Film: Cahaya dari Timur: Beta Maluku (2014)

»

Awal tahun 2000, Sani Tawainela, mantan pemain Tim Nasional U-15 Indonesia di Piala Pelajar Asia tahun 1996 yang gagal menjadi pemain professional mengalami guncangan besar. Sani menyaksikan tertembaknya seorang anak dalam sebuah kontak senjata di Ambon. Sani yang kembali ke Tulehu, desa kelahirannya yang berjarak 25 kilometer dari kota Ambon dan menyambung hidup sebagai tukang ojek menyaksikan keterlibatan anak-anak dalam konflik agama di Maluku.
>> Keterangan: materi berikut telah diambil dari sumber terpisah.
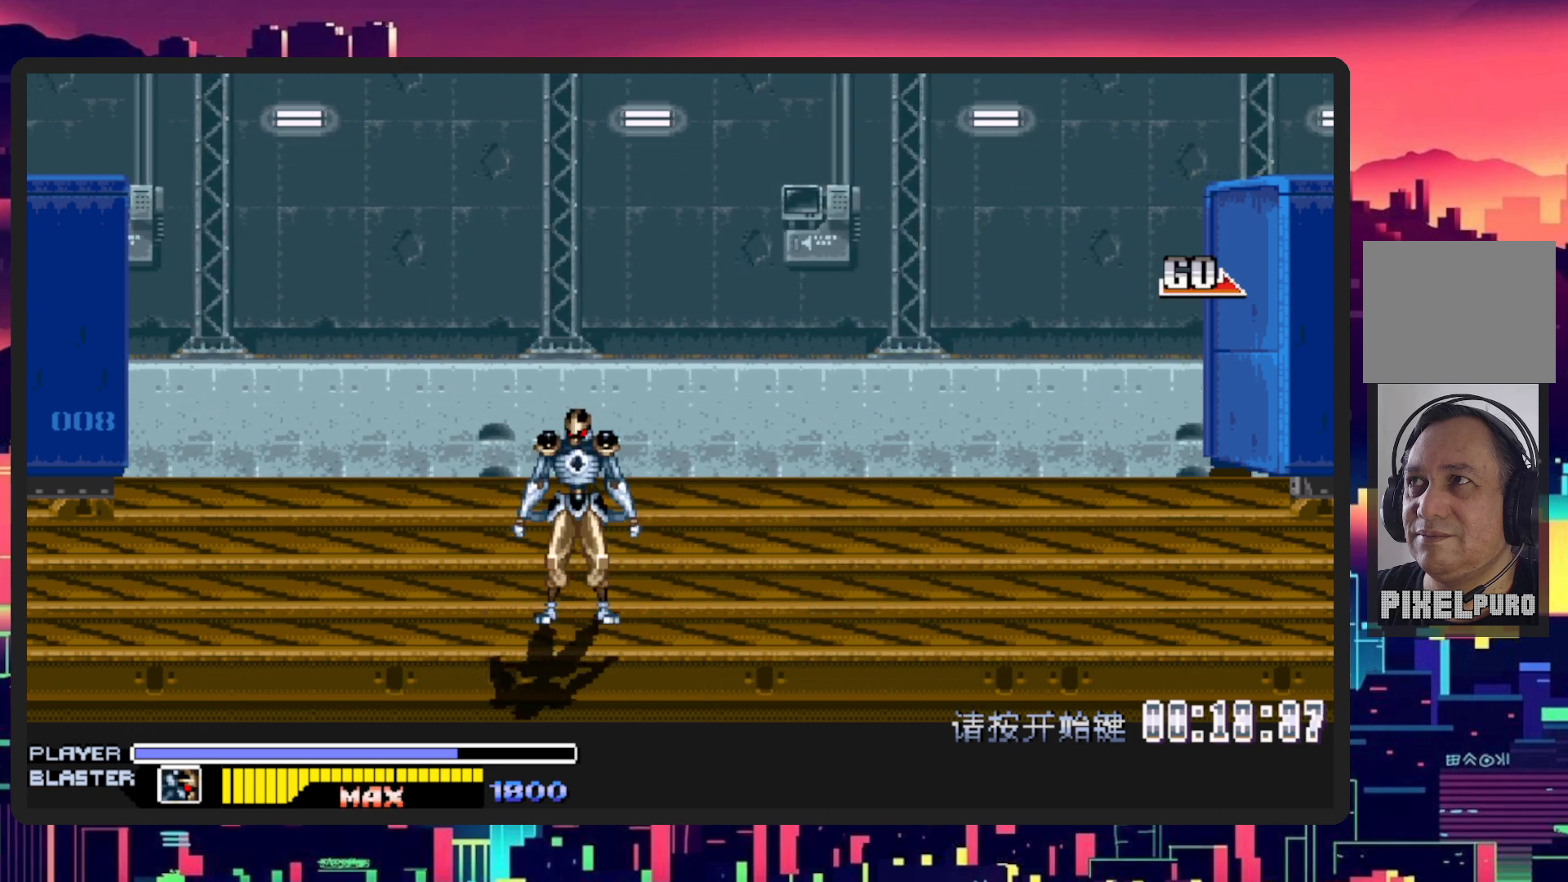
{"buttons": ["DPAD_RIGHT"], "events": [[300, "DPAD_LEFT", "up"], [367, "DPAD_UP", "up"], [500, "DPAD_RIGHT", "down"]]}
Sani lalu mengadakan latihan sepak bola untuk mengalihkan perhatian anak-anak atas konflik. Sani mengajak Hari Lestaluhu, mantan pemain sepak bola professional yang pulang kampung akibat cidera. Sani mengajak Hari untuk membentuk sebuah sekolah sepak bola sederhana berbekal pengetahuan mereka.

Di tengah situasi yang kacau dan dengan segala keterbatasan ekonomi, Sani bertahan melatih anak-anak selama bertahun-tahun. Di tahun 2006 kondisi Maluku mulai kondusif. Sekolah sepak bola yang dirintis Sani dan Hari masih berjalan. Anak-anak yang mereka latih tumbuh menjadi pemain-pemain sepak bola muda berbakat. Tapi, Sani dan Hari mengalami pecah kongsi, Hari mendaku bahwa sekolah sepak bola itu adalah miliknya dan keluarganya, Sani marah besar dan mengundurkan diri.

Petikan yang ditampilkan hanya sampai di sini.